Still, banks move ahead with biometrics as a way to offer customers security options. Again, millennials prove influential as this cohort expects services like eye-scanning authentication. In self-identification via mobile, 61% of millennial prefer fingerprints and about one-third would use facial recognition.
In order to alter consumer behavior, however, security solutions must be “better or easier than the existing services,” the article notes.
Another consumer view is that “Biometrics Are a Grave Threat to Privacy,” according to an article from The New York Times.
Biometrics provide “incredibly sensitive information” not only due to their uniqueness, but also to their permanency.
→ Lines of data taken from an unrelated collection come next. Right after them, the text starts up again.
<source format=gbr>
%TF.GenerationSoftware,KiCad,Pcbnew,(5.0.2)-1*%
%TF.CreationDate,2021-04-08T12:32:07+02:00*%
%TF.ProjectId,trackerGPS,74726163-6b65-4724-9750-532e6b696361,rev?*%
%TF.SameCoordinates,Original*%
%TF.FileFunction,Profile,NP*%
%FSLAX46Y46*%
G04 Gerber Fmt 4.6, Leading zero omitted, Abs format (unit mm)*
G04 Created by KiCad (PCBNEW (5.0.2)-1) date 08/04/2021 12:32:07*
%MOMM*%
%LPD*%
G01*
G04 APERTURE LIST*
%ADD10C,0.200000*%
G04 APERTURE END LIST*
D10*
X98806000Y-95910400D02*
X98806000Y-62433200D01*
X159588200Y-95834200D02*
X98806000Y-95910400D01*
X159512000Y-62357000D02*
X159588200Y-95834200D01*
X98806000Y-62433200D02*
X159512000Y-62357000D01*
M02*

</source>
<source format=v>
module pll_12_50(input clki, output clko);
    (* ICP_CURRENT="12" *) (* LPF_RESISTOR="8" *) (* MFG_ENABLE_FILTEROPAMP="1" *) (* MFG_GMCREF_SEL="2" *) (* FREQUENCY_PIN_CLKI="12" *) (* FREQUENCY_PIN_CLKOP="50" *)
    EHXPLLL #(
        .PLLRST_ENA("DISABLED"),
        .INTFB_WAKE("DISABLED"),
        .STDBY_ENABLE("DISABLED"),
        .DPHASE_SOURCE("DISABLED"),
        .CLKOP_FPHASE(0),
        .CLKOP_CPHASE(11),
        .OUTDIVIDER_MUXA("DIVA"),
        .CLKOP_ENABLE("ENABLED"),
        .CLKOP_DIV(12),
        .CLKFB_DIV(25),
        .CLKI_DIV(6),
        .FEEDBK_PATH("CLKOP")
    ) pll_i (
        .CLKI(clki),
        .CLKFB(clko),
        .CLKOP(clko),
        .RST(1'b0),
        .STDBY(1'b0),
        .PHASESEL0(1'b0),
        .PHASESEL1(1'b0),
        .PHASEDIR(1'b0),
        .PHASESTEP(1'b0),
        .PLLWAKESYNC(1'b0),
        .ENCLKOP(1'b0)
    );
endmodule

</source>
One will not be replacing one’s fingerprint, the article notes.
Banks and other financial institutions using biometrics say they do not store the information, but rather the converted authentication codes. However, a growing number of data breaches “cast doubts on those kinds of promises,” and risks need to be addressed in regulation, design, and implementation of biometrics.
Another fear is that biometric data could be sold for location-based marketing, creating a consumer protection issue.
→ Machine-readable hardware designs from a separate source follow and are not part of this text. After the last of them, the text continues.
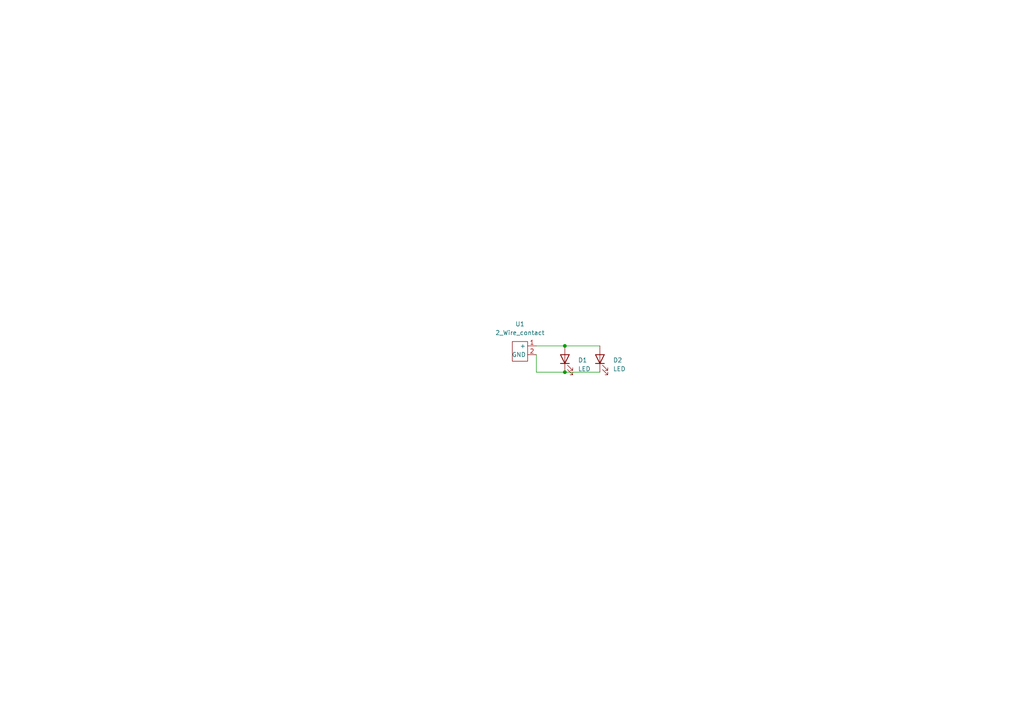
<source format=kicad_sch>
(kicad_sch (version 20211123) (generator eeschema)

  (uuid 3c9eef0f-22b1-46fb-821b-741868c4135a)

  (paper "A4")

  

  (junction (at 163.83 107.95) (diameter 0) (color 0 0 0 0)
    (uuid c388e9b7-001f-4b2d-a2bc-85af6ba92df4)
  )
  (junction (at 163.83 100.33) (diameter 0) (color 0 0 0 0)
    (uuid dabff30c-6051-4df3-9345-9e1c3a13e91e)
  )

  (wire (pts (xy 155.575 100.33) (xy 163.83 100.33))
    (stroke (width 0) (type default) (color 0 0 0 0))
    (uuid 2ae819c0-623a-4bb8-90d9-4529a6c36aa3)
  )
  (wire (pts (xy 163.83 100.33) (xy 173.99 100.33))
    (stroke (width 0) (type default) (color 0 0 0 0))
    (uuid 703bf28a-cc37-4353-87ca-c19708ee7a24)
  )
  (wire (pts (xy 155.575 102.87) (xy 155.575 107.95))
    (stroke (width 0) (type default) (color 0 0 0 0))
    (uuid a8da8ed1-148e-4666-811b-e695895fbc77)
  )
  (wire (pts (xy 163.83 107.95) (xy 173.99 107.95))
    (stroke (width 0) (type default) (color 0 0 0 0))
    (uuid cab723cb-8540-41e9-b5a4-3d40b43c6116)
  )
  (wire (pts (xy 155.575 107.95) (xy 163.83 107.95))
    (stroke (width 0) (type default) (color 0 0 0 0))
    (uuid d8be12bd-5cde-48cd-b521-4239721a0a52)
  )

  (symbol (lib_id "Device:LED") (at 173.99 104.14 90) (unit 1)
    (in_bom yes) (on_board yes) (fields_autoplaced)
    (uuid 2507aaab-3c2c-441e-8b68-86f43569766f)
    (property "Reference" "D2" (id 0) (at 177.8 104.4574 90)
      (effects (font (size 1.27 1.27)) (justify right))
    )
    (property "Value" "LED" (id 1) (at 177.8 106.9974 90)
      (effects (font (size 1.27 1.27)) (justify right))
    )
    (property "Footprint" "Connector_PinSocket_2.54mm:PinSocket_1x02_P2.54mm_Vertical" (id 2) (at 173.99 104.14 0)
      (effects (font (size 1.27 1.27)) hide)
    )
    (property "Datasheet" "~" (id 3) (at 173.99 104.14 0)
      (effects (font (size 1.27 1.27)) hide)
    )
    (pin "1" (uuid 45ecb991-db67-46a5-afee-41995ab61b56))
    (pin "2" (uuid 64f39f22-a062-4662-8ce8-21cd9bf3ee5c))
  )

  (symbol (lib_id "Device:LED") (at 163.83 104.14 90) (unit 1)
    (in_bom yes) (on_board yes) (fields_autoplaced)
    (uuid 3dc76099-9b9c-450f-821a-4afe7190413c)
    (property "Reference" "D1" (id 0) (at 167.64 104.4574 90)
      (effects (font (size 1.27 1.27)) (justify right))
    )
    (property "Value" "" (id 1) (at 167.64 106.9974 90)
      (effects (font (size 1.27 1.27)) (justify right))
    )
    (property "Footprint" "" (id 2) (at 163.83 104.14 0)
      (effects (font (size 1.27 1.27)) hide)
    )
    (property "Datasheet" "~" (id 3) (at 163.83 104.14 0)
      (effects (font (size 1.27 1.27)) hide)
    )
    (pin "1" (uuid 83f21d4b-9168-4589-950d-d943e43b598d))
    (pin "2" (uuid f96afdef-54cc-43aa-a4ed-3bf278695760))
  )

  (symbol (lib_id "New Library:2_Wire_contact") (at 148.59 99.06 0) (unit 1)
    (in_bom yes) (on_board yes) (fields_autoplaced)
    (uuid 6b8363ca-17b5-4f19-99c9-358ceedb53a9)
    (property "Reference" "U1" (id 0) (at 150.8125 93.98 0))
    (property "Value" "" (id 1) (at 150.8125 96.52 0))
    (property "Footprint" "" (id 2) (at 148.59 99.06 0)
      (effects (font (size 1.27 1.27)) hide)
    )
    (property "Datasheet" "" (id 3) (at 148.59 99.06 0)
      (effects (font (size 1.27 1.27)) hide)
    )
    (pin "1" (uuid 80526ca8-58a6-4fc5-a6ab-bd1281bf56c4))
    (pin "2" (uuid 15f13640-60e5-49b7-b452-9388e582e460))
  )

  (sheet_instances
    (path "/" (page "1"))
  )

  (symbol_instances
    (path "/3dc76099-9b9c-450f-821a-4afe7190413c"
      (reference "D1") (unit 1) (value "LED") (footprint "Connector_PinSocket_2.54mm:PinSocket_1x02_P2.54mm_Vertical")
    )
    (path "/2507aaab-3c2c-441e-8b68-86f43569766f"
      (reference "D2") (unit 1) (value "LED") (footprint "Connector_PinSocket_2.54mm:PinSocket_1x02_P2.54mm_Vertical")
    )
    (path "/6b8363ca-17b5-4f19-99c9-358ceedb53a9"
      (reference "U1") (unit 1) (value "2_Wire_contact") (footprint "Library:Contact Pads")
    )
  )
)

</source>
Biometrics could also follow people in real time.
“Walking down the street would become more and more like browsing the web, with every move recorded and filed away into highly detailed profiles about each individual’s personal preferences, financial status, political affiliation, and medical conditions,” according to The New York Times article.
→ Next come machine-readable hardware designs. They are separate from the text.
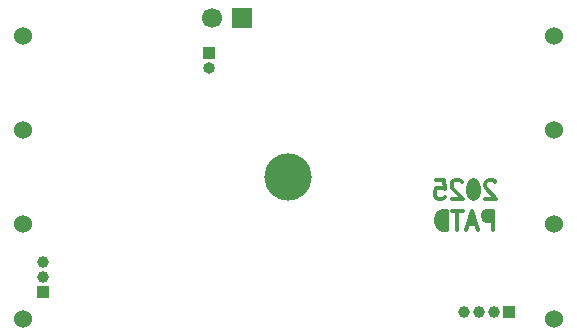
<source format=gbr>
G04 #@! TF.GenerationSoftware,KiCad,Pcbnew,9.0.1-9.0.1-0~ubuntu22.04.1*
G04 #@! TF.CreationDate,2025-04-15T01:02:31-04:00*
G04 #@! TF.ProjectId,TTExperimentModule,54544578-7065-4726-996d-656e744d6f64,1.0*
G04 #@! TF.SameCoordinates,PX10e4380PY2d07198*
G04 #@! TF.FileFunction,Soldermask,Bot*
G04 #@! TF.FilePolarity,Negative*
%FSLAX46Y46*%
G04 Gerber Fmt 4.6, Leading zero omitted, Abs format (unit mm)*
G04 Created by KiCad (PCBNEW 9.0.1-9.0.1-0~ubuntu22.04.1) date 2025-04-15 01:02:31*
%MOMM*%
%LPD*%
G01*
G04 APERTURE LIST*
%ADD10C,0.100000*%
%ADD11C,0.300000*%
%ADD12R,1.000000X1.000000*%
%ADD13C,1.000000*%
%ADD14C,1.524000*%
%ADD15C,4.000000*%
%ADD16O,1.000000X1.000000*%
%ADD17R,1.700000X1.700000*%
%ADD18C,1.700000*%
G04 APERTURE END LIST*
D10*
X35825000Y12025000D02*
X35175000Y12025000D01*
X35175000Y10725000D01*
X35825000Y10725000D01*
X35825000Y12025000D01*
G36*
X35825000Y12025000D02*
G01*
X35175000Y12025000D01*
X35175000Y10725000D01*
X35825000Y10725000D01*
X35825000Y12025000D01*
G37*
X38300000Y11150000D02*
X37800000Y11130000D01*
X37980000Y11770000D01*
X38070000Y11800000D01*
X38300000Y11150000D01*
G36*
X38300000Y11150000D02*
G01*
X37800000Y11130000D01*
X37980000Y11770000D01*
X38070000Y11800000D01*
X38300000Y11150000D01*
G37*
X38462500Y14637500D02*
X37887500Y14637500D01*
X37887500Y13262500D01*
X38462500Y13262500D01*
X38462500Y14637500D01*
G36*
X38462500Y14637500D02*
G01*
X37887500Y14637500D01*
X37887500Y13262500D01*
X38462500Y13262500D01*
X38462500Y14637500D01*
G37*
X39750000Y11375000D02*
X39250000Y11375000D01*
X38950000Y11675000D01*
X39250000Y12175000D01*
X39750000Y12175000D01*
X39750000Y11375000D01*
G36*
X39750000Y11375000D02*
G01*
X39250000Y11375000D01*
X38950000Y11675000D01*
X39250000Y12175000D01*
X39750000Y12175000D01*
X39750000Y11375000D01*
G37*
D11*
X40021427Y14584939D02*
X39949999Y14661130D01*
X39949999Y14661130D02*
X39807142Y14737320D01*
X39807142Y14737320D02*
X39449999Y14737320D01*
X39449999Y14737320D02*
X39307142Y14661130D01*
X39307142Y14661130D02*
X39235713Y14584939D01*
X39235713Y14584939D02*
X39164284Y14432558D01*
X39164284Y14432558D02*
X39164284Y14280177D01*
X39164284Y14280177D02*
X39235713Y14051606D01*
X39235713Y14051606D02*
X40092856Y13137320D01*
X40092856Y13137320D02*
X39164284Y13137320D01*
X38235713Y14737320D02*
X38092856Y14737320D01*
X38092856Y14737320D02*
X37949999Y14661130D01*
X37949999Y14661130D02*
X37878571Y14584939D01*
X37878571Y14584939D02*
X37807142Y14432558D01*
X37807142Y14432558D02*
X37735713Y14127796D01*
X37735713Y14127796D02*
X37735713Y13746844D01*
X37735713Y13746844D02*
X37807142Y13442082D01*
X37807142Y13442082D02*
X37878571Y13289701D01*
X37878571Y13289701D02*
X37949999Y13213510D01*
X37949999Y13213510D02*
X38092856Y13137320D01*
X38092856Y13137320D02*
X38235713Y13137320D01*
X38235713Y13137320D02*
X38378571Y13213510D01*
X38378571Y13213510D02*
X38449999Y13289701D01*
X38449999Y13289701D02*
X38521428Y13442082D01*
X38521428Y13442082D02*
X38592856Y13746844D01*
X38592856Y13746844D02*
X38592856Y14127796D01*
X38592856Y14127796D02*
X38521428Y14432558D01*
X38521428Y14432558D02*
X38449999Y14584939D01*
X38449999Y14584939D02*
X38378571Y14661130D01*
X38378571Y14661130D02*
X38235713Y14737320D01*
X37164285Y14584939D02*
X37092857Y14661130D01*
X37092857Y14661130D02*
X36950000Y14737320D01*
X36950000Y14737320D02*
X36592857Y14737320D01*
X36592857Y14737320D02*
X36450000Y14661130D01*
X36450000Y14661130D02*
X36378571Y14584939D01*
X36378571Y14584939D02*
X36307142Y14432558D01*
X36307142Y14432558D02*
X36307142Y14280177D01*
X36307142Y14280177D02*
X36378571Y14051606D01*
X36378571Y14051606D02*
X37235714Y13137320D01*
X37235714Y13137320D02*
X36307142Y13137320D01*
X34950000Y14737320D02*
X35664286Y14737320D01*
X35664286Y14737320D02*
X35735714Y13975415D01*
X35735714Y13975415D02*
X35664286Y14051606D01*
X35664286Y14051606D02*
X35521429Y14127796D01*
X35521429Y14127796D02*
X35164286Y14127796D01*
X35164286Y14127796D02*
X35021429Y14051606D01*
X35021429Y14051606D02*
X34950000Y13975415D01*
X34950000Y13975415D02*
X34878571Y13823034D01*
X34878571Y13823034D02*
X34878571Y13442082D01*
X34878571Y13442082D02*
X34950000Y13289701D01*
X34950000Y13289701D02*
X35021429Y13213510D01*
X35021429Y13213510D02*
X35164286Y13137320D01*
X35164286Y13137320D02*
X35521429Y13137320D01*
X35521429Y13137320D02*
X35664286Y13213510D01*
X35664286Y13213510D02*
X35735714Y13289701D01*
X39807142Y10561410D02*
X39807142Y12161410D01*
X39807142Y12161410D02*
X39235713Y12161410D01*
X39235713Y12161410D02*
X39092856Y12085220D01*
X39092856Y12085220D02*
X39021427Y12009029D01*
X39021427Y12009029D02*
X38949999Y11856648D01*
X38949999Y11856648D02*
X38949999Y11628077D01*
X38949999Y11628077D02*
X39021427Y11475696D01*
X39021427Y11475696D02*
X39092856Y11399505D01*
X39092856Y11399505D02*
X39235713Y11323315D01*
X39235713Y11323315D02*
X39807142Y11323315D01*
X38378570Y11018553D02*
X37664285Y11018553D01*
X38521427Y10561410D02*
X38021427Y12161410D01*
X38021427Y12161410D02*
X37521427Y10561410D01*
X37235713Y12161410D02*
X36378571Y12161410D01*
X36807142Y10561410D02*
X36807142Y12161410D01*
X35878571Y10561410D02*
X35878571Y12161410D01*
X35878571Y12161410D02*
X35521428Y12161410D01*
X35521428Y12161410D02*
X35307142Y12085220D01*
X35307142Y12085220D02*
X35164285Y11932839D01*
X35164285Y11932839D02*
X35092856Y11780458D01*
X35092856Y11780458D02*
X35021428Y11475696D01*
X35021428Y11475696D02*
X35021428Y11247124D01*
X35021428Y11247124D02*
X35092856Y10942362D01*
X35092856Y10942362D02*
X35164285Y10789981D01*
X35164285Y10789981D02*
X35307142Y10637600D01*
X35307142Y10637600D02*
X35521428Y10561410D01*
X35521428Y10561410D02*
X35878571Y10561410D01*
D12*
G04 #@! TO.C,J1*
X1750000Y5250000D03*
D13*
X1750000Y6520000D03*
X1750000Y7790000D03*
G04 #@! TD*
D14*
G04 #@! TO.C,PCB1*
X0Y27000000D03*
X0Y19000000D03*
X0Y11000000D03*
X0Y3000000D03*
X45000000Y3000000D03*
X45000000Y11000000D03*
X45000000Y19000000D03*
X45000000Y27000000D03*
D15*
X22500000Y15000000D03*
G04 #@! TD*
D12*
G04 #@! TO.C,J5*
X41200000Y3600000D03*
D13*
X39930000Y3600000D03*
X38660000Y3600000D03*
X37390000Y3600000D03*
G04 #@! TD*
D12*
G04 #@! TO.C,J6*
X15750000Y25500000D03*
D16*
X15750000Y24230000D03*
G04 #@! TD*
D17*
G04 #@! TO.C,J2*
X18575000Y28500000D03*
D18*
X16035000Y28500000D03*
G04 #@! TD*
M02*

</source>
The topic is here to stay, says the article, and consumers “should not be left powerless against profound threats to privacy and financial security.”
‘I hate mice. They move so fast.’ –Matt Czuchry, American actor
Fraud evolves as villains increase “both the frequency and methods used to target individuals and businesses,” notes Bankless Times.
Five trends financial providers might monitor in the second half of the year:
1. Call centers will become a “point of attack”;
2. Self-enforcement will prevail as financial institutions protect themselves;
3. Legislation will be a changing landscape as lawmakers address enterprise businesses and financial institutions;
4. Fraudsters will use new channels like consumer W-2 requests to attempt fraud—such methods are unfamiliar and people don’t suspect fraud problems; and
5. The industry will search for the ‘”silver bullet” which is elusive. Providers investing in fraud mitigation will be a step ahead of those who don’t.
Biometrics provide innovative avenues for financial institutions to protect their own reputations as well as consumer data.
This technology, however, is imperfect. Ironically, consumer privacy may be threatened in attempt to keep sensitive financial data secure.
Finally, the sense is that dedicated fraudsters will find eventually workarounds. Ultimately, providing security remains a work in progress. As noted at Bankless Times, “The reality is, any time you build a better mousetrap, all you get is smarter mice.”